Ein weiteres großes Problem war bis vor wenigen Jahren die Lage an der polnischen Grenze, die sich langsam bessert. Wer hier selbstständig ist, bekommt zum halben Radius keinen Auftrag. Man kann sich meist nur zu einer Seite der Neiße orientieren. Denn noch geht das wirtschaftliche Zusammenwachsen mit Polen sehr langsam. Es gibt auch Schwierigkeiten mit der Grenzkriminalität. Da müßte auch der Staat auch eine Zeitlang noch Polizisten zuführen, statt wie jetzt BGS-Truppen abzuziehen. Gerade Kleinkriminelle lassen sich von mehr Polizei abschrecken. Das größte Problem ist die Arbeitslosigkeit, bei der die Kommune einen guten Rahmen bieten muss.

Nach welchen Kriterien entscheiden die Wähler ihrer Meinung nach?

Mit Sachthemen ist es ganz schwer, Politik zu machen, die Leute wählen oft nach dem Bauch. Das Problem ist, dass das Wissen um die Probleme eine gewisse Detailkenntnis verlangt, die oft nicht da ist. Wenn der Wähler sich nicht hinsetzt und in der Tagespresse verfolgt, welche Lobby kämpft warum gegen wen, kann er gar nicht verstehen, worüber er abstimmt. Er kann die Parteiprogramme nicht verstehen, machen sie mal ne Umfrage, wer ein Wahlprogramm gelesen hat.

Wie sind ihre Eindrücke als Politiker, was entscheidet in Görlitz die Wahlen?

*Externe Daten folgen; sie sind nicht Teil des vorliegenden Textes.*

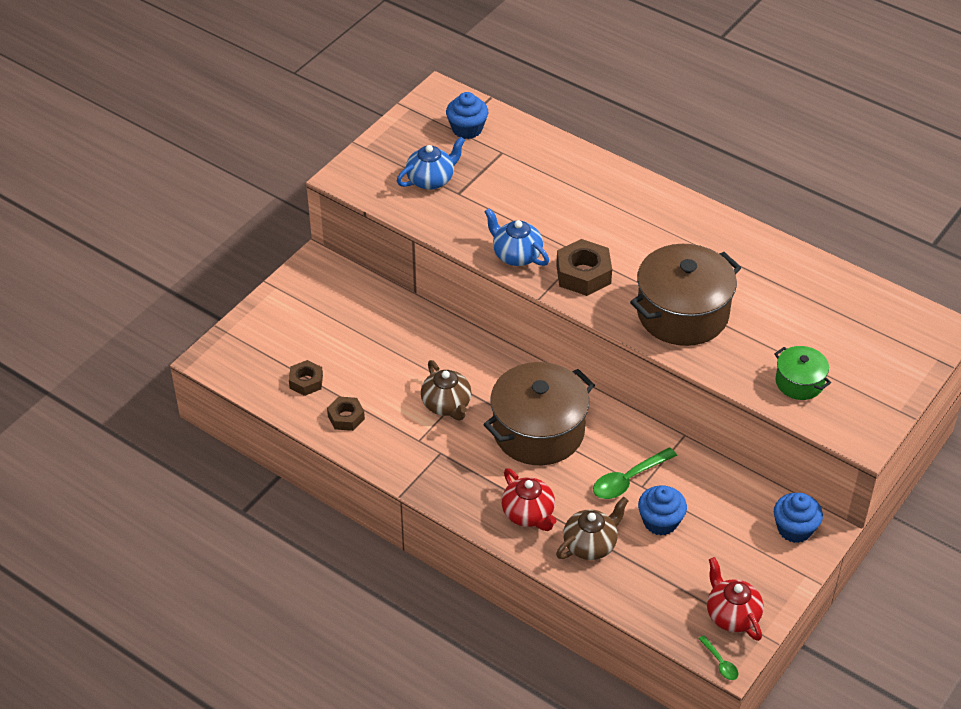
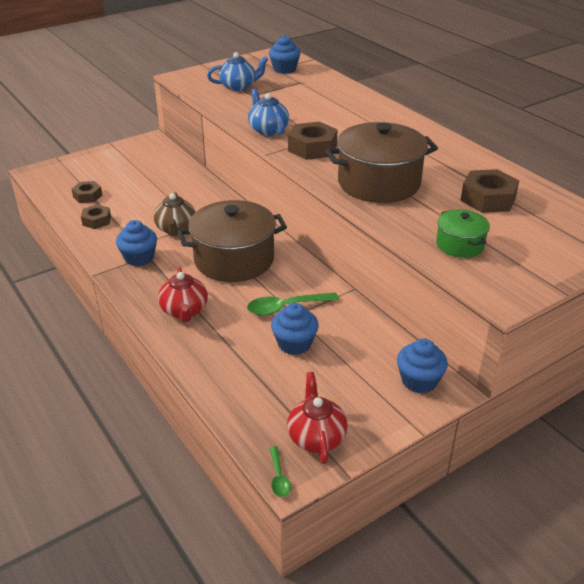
camera: 20 degrees right, 10 degrees down
brown teapot [556,497,628,560] -> none
none -> blue cupcake [116,220,157,266]
none -> brown nut [460,169,519,213]

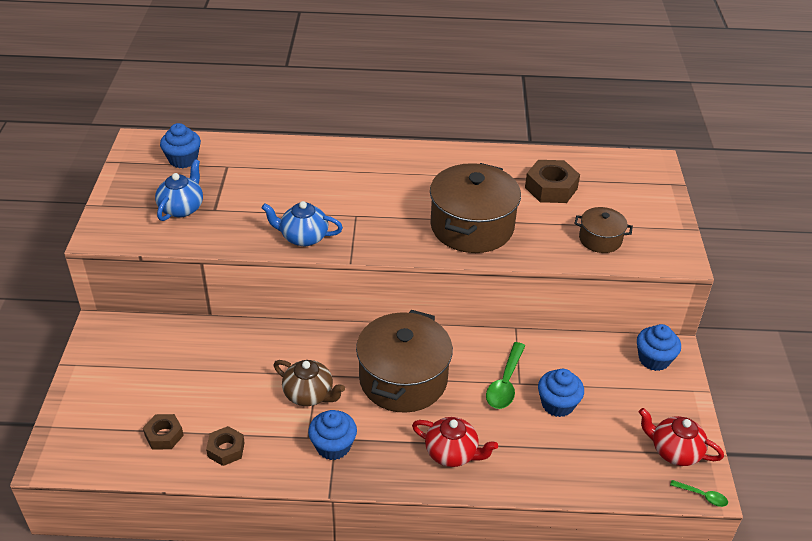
camera: 55 degrees left, 5 degrees up
brown nut [288,122,338,160] -> none
green pot [436,209,490,258] -> brown pot [574,207,633,253]

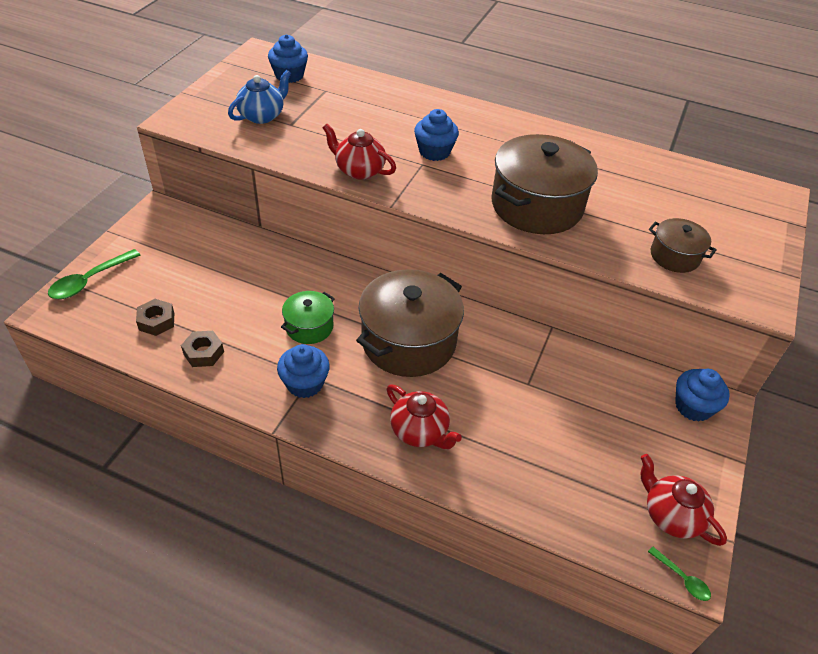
camera: 20 degrees right, 5 degrees up
blue teapot [262,201,343,246] -> red teapot [322,124,396,180]
brown teapot [274,360,345,406] -> green pot [281,291,335,344]
green spoon [486,342,525,409] -> green spoon moved to [48,249,140,299]
brown nut [525,160,580,203] -> none
blue cupcake [538,369,584,417] -> blue cupcake moved to [414,109,459,161]

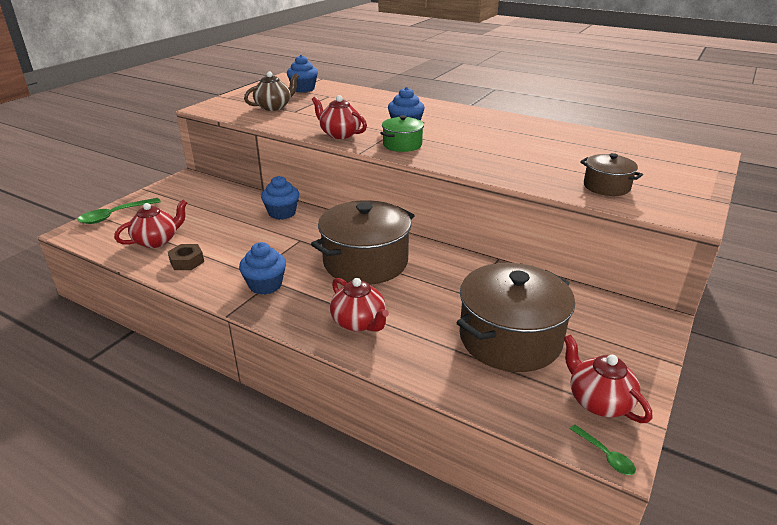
camera: 10 degrees right, 15 degrees down
brown nut [136,299,174,336] -> red teapot [114,200,187,248]
blue teapot [228,70,291,124] -> brown teapot [244,72,299,111]
green pot [281,291,335,344] -> green pot moved to [381,115,424,152]
brown pot [492,134,598,234] -> brown pot moved to [456,263,575,372]
blue cupcake [675,369,730,422] -> blue cupcake moved to [261,176,299,220]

Die Kommunalpolitik ist immer hautnah dran an den Leuten und wir baden aus, was in den Berlin vergeigt wird. Die Leute schauen viel nach Berlin, Kommunales und Bundesweites wird immer vermischt. Ein großes Thema ist die Gesundheitsreform, das merken die Leute tagtäglich, dass sie zuzahlen, dass die Medikamente kleinere Packungsgrößen haben, die Wartezeiten beim Arzt sich der DDR-Zeit annähern. Neulich wollte ich einen HNO-Termin, da hätte ich sechs Wochen warten müssen. Gesundheit ist ein ganz heißes Thema und ärgert die Leute jeden Tag.

Für die Kommunalpolitik ist schwierig, weil wir mit immer weniger Geld auskommen müssen. Die Einrichtung von Kitas bedeuten Millionen an Mehrkosten, woher nehmen? Wir sollen Jugend- und Sozialarbeit machen und haben kein Geld, können uns Kulturarbeit nicht mehr leisten. Und wie soll man aus diesem Topf für sogenannte „freiwillige“ Aufgaben noch die Stadthalle finanzieren? Dabei ist Kultur auch ein weicher Standortfaktor, gerade für den Mittelstand. Und der bringt die meisten Jobs.